The `{{ source(source_name, table_name) }}` function is used to reference source tables.
37
Why is declaring sources useful in dbt?
It allows for clear lineage tracking, easier testing, and better documentation of external data tables.
38
What is the purpose of tracking source data freshness in dbt?
To ensure pipelines are delivering up-to-date data and to support SLAs by monitoring data latency.
39
What command checks source freshness in dbt?
`dbt source freshness` evaluates whether declared sources meet configured freshness thresholds.
40
What configuration is required to enable freshness checks on a source table?
You must define a `freshness` block (with `warn_after` and/or `error_after`) and specify `loaded_at_field`.
41
What does the `loaded_at_field` config do in source freshness?
It specifies the timestamp column that indicates when a row was last loaded, which is used to compute freshness.
42
What do the `warn_after` and `error_after` settings in freshness do?
They define how old data can be before warnings or errors are triggered, using a count and time period.
43
Can table-level freshness override source-level freshness?

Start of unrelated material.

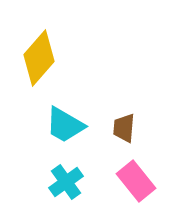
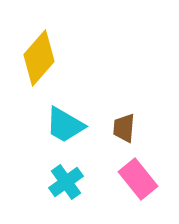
pink rectangle: moved 2 px right, 2 px up
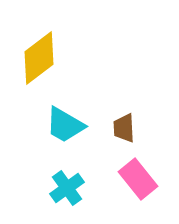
yellow diamond: rotated 12 degrees clockwise
brown trapezoid: rotated 8 degrees counterclockwise
cyan cross: moved 1 px right, 6 px down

Yes, table-level configs take precedence over inherited source-level freshness settings.
44
How do you disable freshness checks for a specific source table?
Set `freshness: null` in that table's `config` block.
45
What query does dbt generate to check freshness?

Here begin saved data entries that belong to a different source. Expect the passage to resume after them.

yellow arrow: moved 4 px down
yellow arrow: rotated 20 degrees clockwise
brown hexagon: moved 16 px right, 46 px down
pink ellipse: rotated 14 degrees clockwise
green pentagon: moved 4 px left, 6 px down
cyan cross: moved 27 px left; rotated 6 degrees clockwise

A `SELECT max(loaded_at_field)` with a current timestamp comparison is used to assess freshness.
46
What does the `filter` config do in a freshness check?
It restricts the rows included in the freshness calculation to avoid full table scans, useful for large datasets.
47
How can you trigger downstream model builds only for fresh sources?
Use `dbt source freshness` followed by `dbt build --select source_status:fresher+`.
48
What is a recommended schedule for checking and reacting to freshness?
Run freshness checks every 30 minutes and rebuild models hourly based on the results.
49
How does dbt determine whether a source is fresh?
By comparing the latest `loaded_at_field` timestamp to the current time, based on defined thresholds.